I asked Wroten about her life and what she was reading, since we’ve mostly ever just spoken about illustration.
VICE: What’s it like where you grew up?
Kelsey Wroten: I grew up in semi-rural Kansas. A suburb of a suburb of a suburb. My hometown has a lower population than I have followers on Instagram.
What are your early memories of being interested in visual art?
I have very few memories before 12 or 13. I started making comics in middle school with my best friend during math class. They were basically a ripoff of Jhonen Vasquez’s work. I find a lot of folks got into comics as a kid through Invader Zim. We decided that we made “comix” with an x. That was very important.
Jhonen Vasquez makes comics look fun and easy to do. How old were you when you first considered the idea of doing art as more than a hobby?
I was in my second year of college. Which is later than 99 percent of my professionally creative peers. I had been studying to be a computer programmer, but I really sucked at it. Art class was the only part of college I could stand.
What was coming out like for you?
I came out to my parents when I was 18, maybe a month after graduating high school. But as everyone knows, coming out is a process that never ends. Yesterday, I “came out” to my coworkers at the animation gig I’m at currently.
[When I was younger], I knew I preferred being around girls. I would get asked if I liked any boys from school and I would say that I didn’t, or I would pick a random guy to get folks to stop asking. I also didn’t like any girls romantically. I thought I just didn’t like anyone and never would.
My first major crush was my best friend. I think a lot of lesbians experience this. She was the one who I made comics with. When she started dating her first boyfriend I got jealous. I felt betrayed and lonely. We would fight a lot and I eventually figured out that it was because I had feelings for her. I told her and she quit wanting to see me. Even now, she won’t accept my friend request on Facebook.

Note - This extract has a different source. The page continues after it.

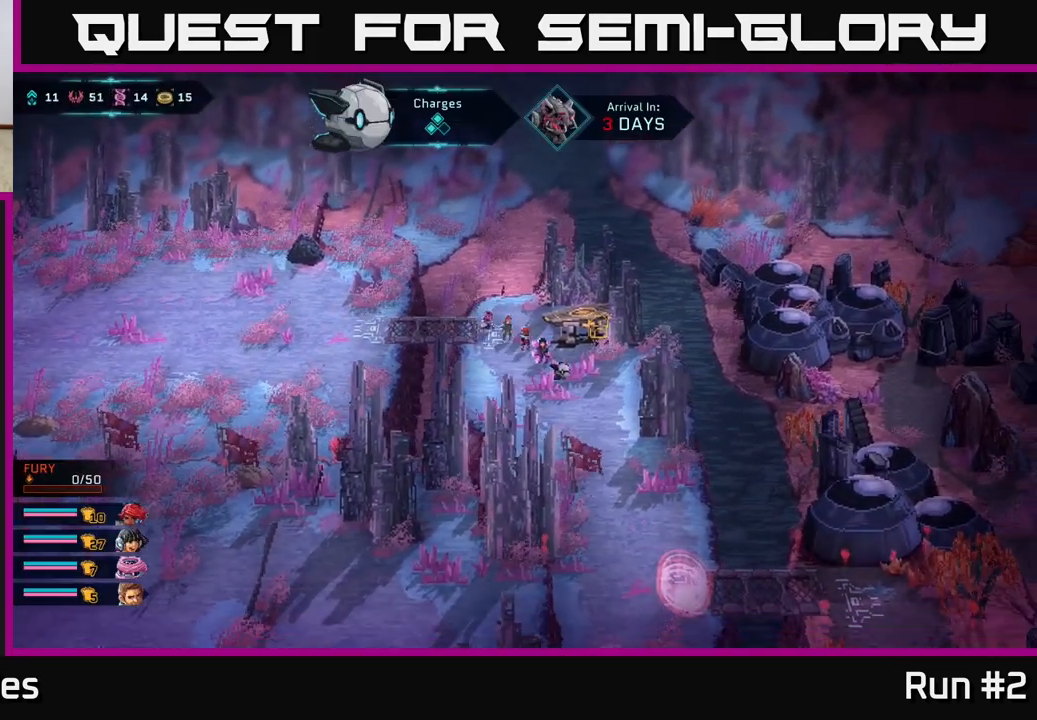
{"buttons": ["B"], "left_stick": "down", "right_stick": "center", "events": [[467, "left_stick", "down"]]}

I came out to my parents when I started seeing my first girlfriend. My mom asked me about it point-blank and I told her the truth. My parents banned me from seeing her, along with my friends who were girls. No girls in the house. I was constantly getting punished and forbidden from leaving the house. I found a book my mom had bought from Focus on the Family about how I was probably depressed or had some other issue. So I gave my parents an ultimatum: I was going to see my girlfriend without them punishing me or I’d move out. My parents left my stuff out on the curb for the garbagemen. I can talk about it now, but it was a really awful and difficult time.
That is all fucking terrible.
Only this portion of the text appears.